**Work to be completed**
Copy the listing from its first line through the line containing "No. 4 Long Beach", replacing "Area" with "Size" and leaving everything else the same.
>> Begin Material for the task
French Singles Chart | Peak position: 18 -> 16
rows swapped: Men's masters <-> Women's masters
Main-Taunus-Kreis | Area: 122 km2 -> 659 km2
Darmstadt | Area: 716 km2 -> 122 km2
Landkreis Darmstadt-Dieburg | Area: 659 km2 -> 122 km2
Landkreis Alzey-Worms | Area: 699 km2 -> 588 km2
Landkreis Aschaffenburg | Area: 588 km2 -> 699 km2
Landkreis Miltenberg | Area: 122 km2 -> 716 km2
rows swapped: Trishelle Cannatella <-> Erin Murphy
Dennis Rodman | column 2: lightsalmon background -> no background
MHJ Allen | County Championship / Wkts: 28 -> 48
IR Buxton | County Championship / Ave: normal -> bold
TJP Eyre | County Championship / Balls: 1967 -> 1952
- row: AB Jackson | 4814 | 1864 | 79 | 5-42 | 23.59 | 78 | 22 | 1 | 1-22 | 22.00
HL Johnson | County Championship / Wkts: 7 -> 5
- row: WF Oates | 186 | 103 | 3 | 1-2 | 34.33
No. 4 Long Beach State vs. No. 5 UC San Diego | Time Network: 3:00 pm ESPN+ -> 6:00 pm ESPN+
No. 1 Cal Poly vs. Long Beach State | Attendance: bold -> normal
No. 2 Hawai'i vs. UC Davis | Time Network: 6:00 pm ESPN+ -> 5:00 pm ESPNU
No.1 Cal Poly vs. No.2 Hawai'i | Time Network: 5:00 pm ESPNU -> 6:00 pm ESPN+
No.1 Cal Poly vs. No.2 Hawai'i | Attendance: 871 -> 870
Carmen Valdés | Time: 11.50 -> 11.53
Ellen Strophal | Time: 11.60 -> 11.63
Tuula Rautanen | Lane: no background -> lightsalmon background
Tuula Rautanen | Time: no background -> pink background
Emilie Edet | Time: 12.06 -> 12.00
>> End Material for the task
**Answer below**
French Singles Chart | Peak position: 18 -> 16
rows swapped: Men's masters <-> Women's masters
Main-Taunus-Kreis | Size: 122 km2 -> 659 km2
Darmstadt | Size: 716 km2 -> 122 km2
Landkreis Darmstadt-Dieburg | Size: 659 km2 -> 122 km2
Landkreis Alzey-Worms | Size: 699 km2 -> 588 km2
Landkreis Aschaffenburg | Size: 588 km2 -> 699 km2
Landkreis Miltenberg | Size: 122 km2 -> 716 km2
rows swapped: Trishelle Cannatella <-> Erin Murphy
Dennis Rodman | column 2: lightsalmon background -> no background
MHJ Allen | County Championship / Wkts: 28 -> 48
IR Buxton | County Championship / Ave: normal -> bold
TJP Eyre | County Championship / Balls: 1967 -> 1952
- row: AB Jackson | 4814 | 1864 | 79 | 5-42 | 23.59 | 78 | 22 | 1 | 1-22 | 22.00
HL Johnson | County Championship / Wkts: 7 -> 5
- row: WF Oates | 186 | 103 | 3 | 1-2 | 34.33
No. 4 Long Beach State vs. No. 5 UC San Diego | Time Network: 3:00 pm ESPN+ -> 6:00 pm ESPN+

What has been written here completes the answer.